The performance of CORBA based applications implemented as sets of objects is greatly influenced by by the application context and by the performance of the ORB endsystem. Application developers need to evaluate how candidate application object architectures will perform within heterogenous computing environments, but a lack of standard and user extendable performance benchmark suites exercising all aspects of the ORB endsystem under realistic application scenarios makes this difficult. This paper introduced the Performance Pattern Language and the Performance Measurement Object which address these problems by providing, under NetSpec control, an automated script based framework within which extensive ORB endsystem performance benchmarks may be efficiently described and automatically executed.
The tools described are implemented, and the viability of the framework they provide has been demonstrated by implementation of small but non-trivial sets of performance evaluation scripts. The examples presented show that the full range of evaluation information can be gathered and a rich set of performance scenarios examined. The automated nature of the script driven framework is also important because it makes it possible to describe and conduct a large set of evaluation experiments covering a adequately diverse and detailed set of scenarios and performance metrics.
Performance evaluation of CORBA based distributed applications, and of candidate object architectures, is an extremely important and difficult problem. Current benchmarking and testing methods are not as comprehensive as they might be because the scale and complexity required is daunting. The tools described here make a significant increase in the scale, complexity, and level of detail of performance evaluation studies possible, thus significantly advancing the state of the art.

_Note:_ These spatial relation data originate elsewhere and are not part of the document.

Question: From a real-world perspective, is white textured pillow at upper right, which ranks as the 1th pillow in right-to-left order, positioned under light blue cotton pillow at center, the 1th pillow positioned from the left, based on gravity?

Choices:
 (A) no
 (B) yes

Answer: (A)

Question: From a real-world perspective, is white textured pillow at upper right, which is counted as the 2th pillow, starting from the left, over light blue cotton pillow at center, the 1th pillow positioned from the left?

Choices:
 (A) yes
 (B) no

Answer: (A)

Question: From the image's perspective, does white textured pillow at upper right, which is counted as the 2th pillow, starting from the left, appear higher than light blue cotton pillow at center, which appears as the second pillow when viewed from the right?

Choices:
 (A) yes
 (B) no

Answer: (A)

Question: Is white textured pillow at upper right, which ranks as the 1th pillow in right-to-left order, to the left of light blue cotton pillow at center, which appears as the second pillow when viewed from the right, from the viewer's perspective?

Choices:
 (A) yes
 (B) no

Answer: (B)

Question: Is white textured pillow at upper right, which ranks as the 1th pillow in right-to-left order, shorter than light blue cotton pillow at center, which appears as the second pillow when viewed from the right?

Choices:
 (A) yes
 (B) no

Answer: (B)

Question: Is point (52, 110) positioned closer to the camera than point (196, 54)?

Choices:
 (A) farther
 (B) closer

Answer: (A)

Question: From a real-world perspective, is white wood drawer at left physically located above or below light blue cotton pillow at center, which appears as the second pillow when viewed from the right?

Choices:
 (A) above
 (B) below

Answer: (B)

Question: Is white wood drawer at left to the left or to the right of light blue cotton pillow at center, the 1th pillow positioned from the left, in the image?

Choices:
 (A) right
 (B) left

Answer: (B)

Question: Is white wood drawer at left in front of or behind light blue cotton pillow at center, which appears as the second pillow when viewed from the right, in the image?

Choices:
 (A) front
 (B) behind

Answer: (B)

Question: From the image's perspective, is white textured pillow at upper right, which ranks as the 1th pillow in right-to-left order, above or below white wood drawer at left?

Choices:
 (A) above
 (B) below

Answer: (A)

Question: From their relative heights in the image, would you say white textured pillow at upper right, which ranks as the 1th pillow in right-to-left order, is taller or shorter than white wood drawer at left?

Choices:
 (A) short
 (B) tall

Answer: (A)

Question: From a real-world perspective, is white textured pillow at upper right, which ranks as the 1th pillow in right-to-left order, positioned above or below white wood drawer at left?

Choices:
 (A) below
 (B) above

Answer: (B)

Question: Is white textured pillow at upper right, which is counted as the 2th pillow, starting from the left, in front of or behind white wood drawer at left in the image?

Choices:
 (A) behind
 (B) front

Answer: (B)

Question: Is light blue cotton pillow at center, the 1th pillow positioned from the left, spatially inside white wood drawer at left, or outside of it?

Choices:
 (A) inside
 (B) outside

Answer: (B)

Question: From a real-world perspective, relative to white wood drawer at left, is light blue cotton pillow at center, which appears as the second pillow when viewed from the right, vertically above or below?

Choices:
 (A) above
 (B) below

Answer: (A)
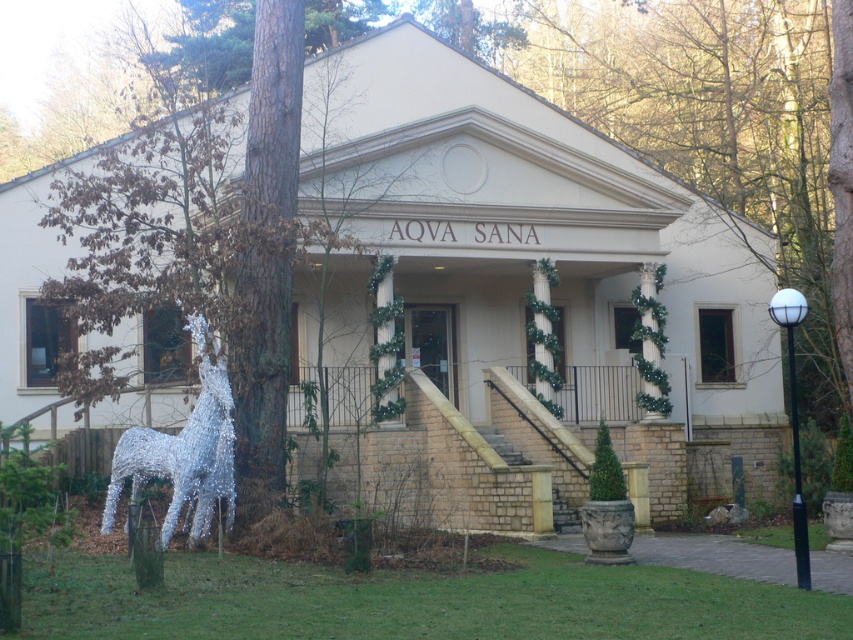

Our future work will include creation of new test types and performance patterns. We are particularly interested in extending this approach to testing to include execution of applications under real-time constraints. We will use this set of tests to drive an investigation of what kinds of system support can be used to improve real-time performance of ORB based applications. We will concentrate on a time constrained event service and integration of operating system scheduling, I/O, and ORB level operations to improve time constrained communication among objects.